:: Required action ::
Write only the number of lines below in which "Dimensions" occurs.

Dataset below:

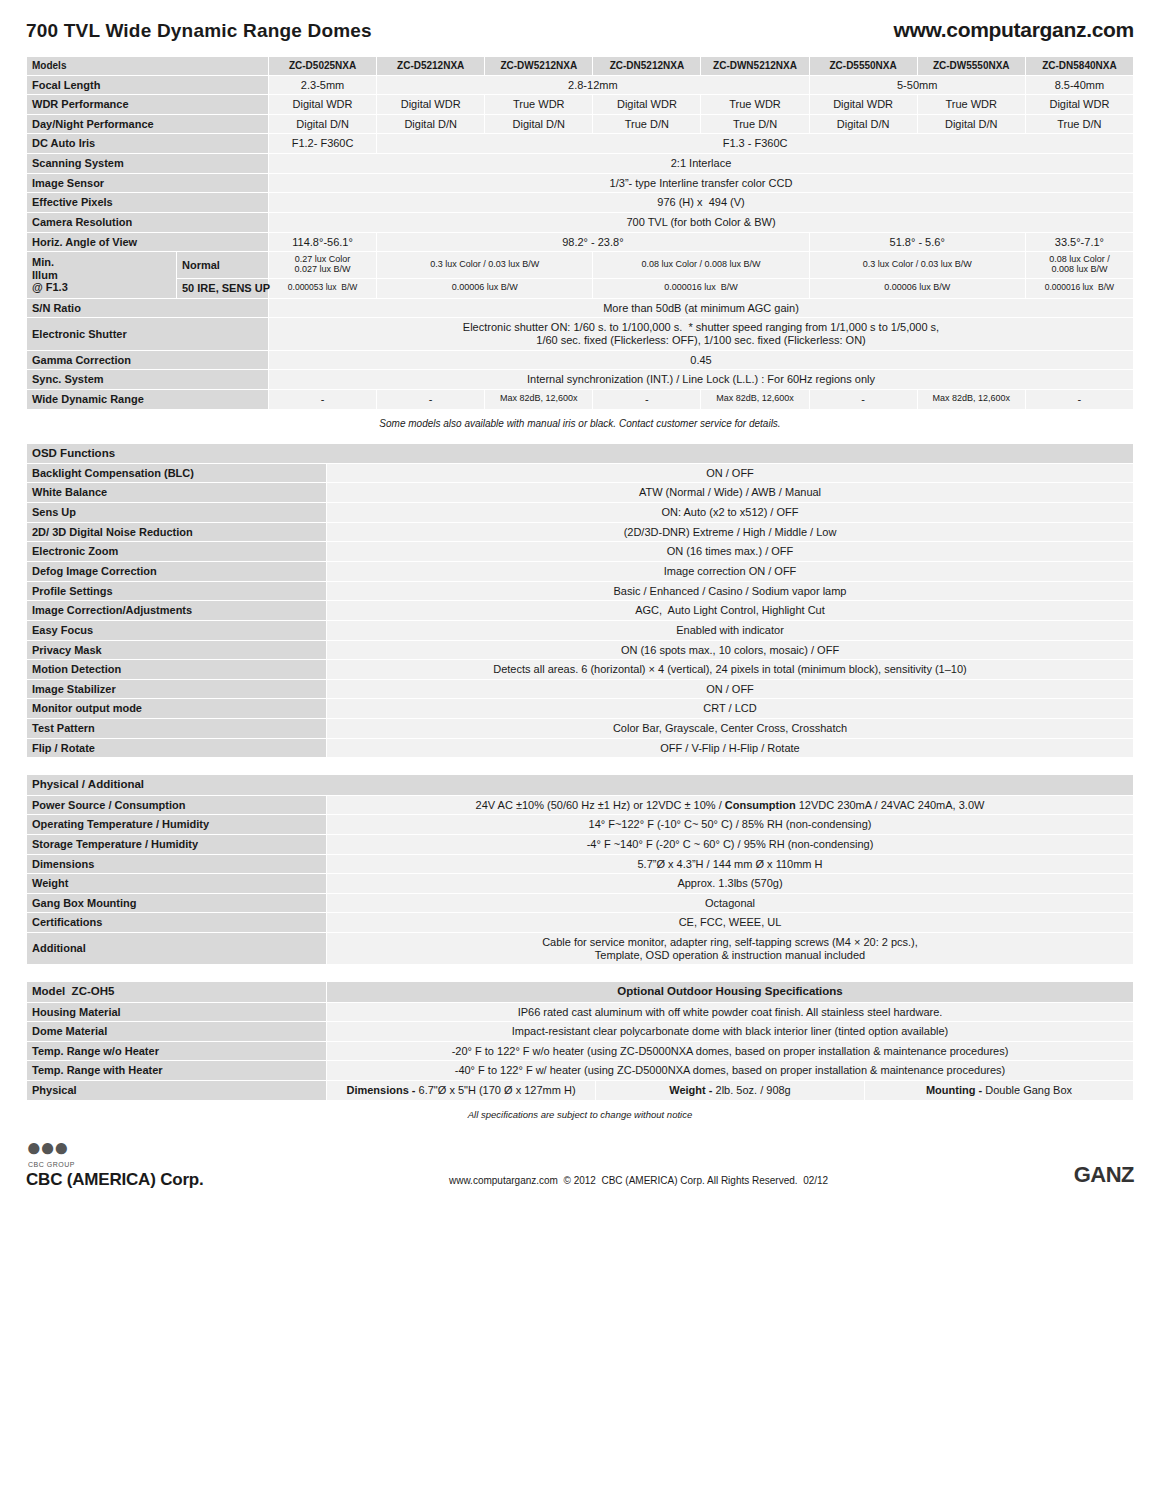700 TVL Wide Dynamic Range Domes
www.computarganz.com
| Models | ZC-D5025NXA | ZC-D5212NXA | ZC-DW5212NXA | ZC-DN5212NXA | ZC-DWN5212NXA | ZC-D5550NXA | ZC-DW5550NXA | ZC-DN5840NXA |
| --- | --- | --- | --- | --- | --- | --- | --- | --- |
| Focal Length | 2.3-5mm | 2.8-12mm | 5-50mm | 8.5-40mm |
| WDR Performance | Digital WDR | Digital WDR | True WDR | Digital WDR | True WDR | Digital WDR | True WDR | Digital WDR |
| Day/Night Performance | Digital D/N | Digital D/N | Digital D/N | True D/N | True D/N | Digital D/N | Digital D/N | True D/N |
| DC Auto Iris | F1.2- F360C | F1.3 - F360C |
| Scanning System | 2:1 Interlace |
| Image Sensor | 1/3”- type Interline transfer color CCD |
| Effective Pixels | 976 (H) x 494 (V) |
| Camera Resolution | 700 TVL (for both Color & BW) |
| Horiz. Angle of View | 114.8°-56.1° | 98.2° - 23.8° | 51.8° - 5.6° | 33.5°-7.1° |
| Min. Illum @ F1.3 | Normal | 0.27 lux Color 0.027 lux B/W | 0.3 lux Color / 0.03 lux B/W | 0.08 lux Color / 0.008 lux B/W | 0.3 lux Color / 0.03 lux B/W | 0.08 lux Color / 0.008 lux B/W |
| 50 IRE, SENS UP | 0.000053 lux B/W | 0.00006 lux B/W | 0.000016 lux B/W | 0.00006 lux B/W | 0.000016 lux B/W |
| S/N Ratio | More than 50dB (at minimum AGC gain) |
| Electronic Shutter | Electronic shutter ON: 1/60 s. to 1/100,000 s. * shutter speed ranging from 1/1,000 s to 1/5,000 s, 1/60 sec. fixed (Flickerless: OFF), 1/100 sec. fixed (Flickerless: ON) |
| Gamma Correction | 0.45 |
| Sync. System | Internal synchronization (INT.) / Line Lock (L.L.) : For 60Hz regions only |
| Wide Dynamic Range | - | - | Max 82dB, 12,600x | - | Max 82dB, 12,600x | - | Max 82dB, 12,600x | - |
Some models also available with manual iris or black. Contact customer service for details.
| OSD Functions |
| --- |
| Backlight Compensation (BLC) | ON / OFF |
| White Balance | ATW (Normal / Wide) / AWB / Manual |
| Sens Up | ON: Auto (x2 to x512) / OFF |
| 2D/ 3D Digital Noise Reduction | (2D/3D-DNR) Extreme / High / Middle / Low |
| Electronic Zoom | ON (16 times max.) / OFF |
| Defog Image Correction | Image correction ON / OFF |
| Profile Settings | Basic / Enhanced / Casino / Sodium vapor lamp |
| Image Correction/Adjustments | AGC, Auto Light Control, Highlight Cut |
| Easy Focus | Enabled with indicator |
| Privacy Mask | ON (16 spots max., 10 colors, mosaic) / OFF |
| Motion Detection | Detects all areas. 6 (horizontal) × 4 (vertical), 24 pixels in total (minimum block), sensitivity (1–10) |
| Image Stabilizer | ON / OFF |
| Monitor output mode | CRT / LCD |
| Test Pattern | Color Bar, Grayscale, Center Cross, Crosshatch |
| Flip / Rotate | OFF / V-Flip / H-Flip / Rotate |
| Physical / Additional |
| --- |
| Power Source / Consumption | 24V AC ±10% (50/60 Hz ±1 Hz) or 12VDC ± 10% / Consumption 12VDC 230mA / 24VAC 240mA, 3.0W |
| Operating Temperature / Humidity | 14° F~122° F (-10° C~ 50° C) / 85% RH (non-condensing) |
| Storage Temperature / Humidity | -4° F ~140° F (-20° C ~ 60° C) / 95% RH (non-condensing) |
| Dimensions | 5.7”Ø x 4.3”H / 144 mm Ø x 110mm H |
| Weight | Approx. 1.3lbs (570g) |
| Gang Box Mounting | Octagonal |
| Certifications | CE, FCC, WEEE, UL |
| Additional | Cable for service monitor, adapter ring, self-tapping screws (M4 × 20: 2 pcs.), Template, OSD operation & instruction manual included |
| Model ZC-OH5 | Optional Outdoor Housing Specifications |
| --- | --- |
| Housing Material | IP66 rated cast aluminum with off white powder coat finish. All stainless steel hardware. |
| Dome Material | Impact-resistant clear polycarbonate dome with black interior liner (tinted option available) |
| Temp. Range w/o Heater | -20° F to 122° F w/o heater (using ZC-D5000NXA domes, based on proper installation & maintenance procedures) |
| Temp. Range with Heater | -40° F to 122° F w/ heater (using ZC-D5000NXA domes, based on proper installation & maintenance procedures) |
| Physical | Dimensions - 6.7"Ø x 5"H (170 Ø x 127mm H) | Weight - 2lb. 5oz. / 908g | Mounting - Double Gang Box |
All specifications are subject to change without notice
●●● CBC GROUP CBC (AMERICA) Corp.
www.computarganz.com © 2012 CBC (AMERICA) Corp. All Rights Reserved. 02/12
GANZ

End of Dataset.

:: Written response ::
2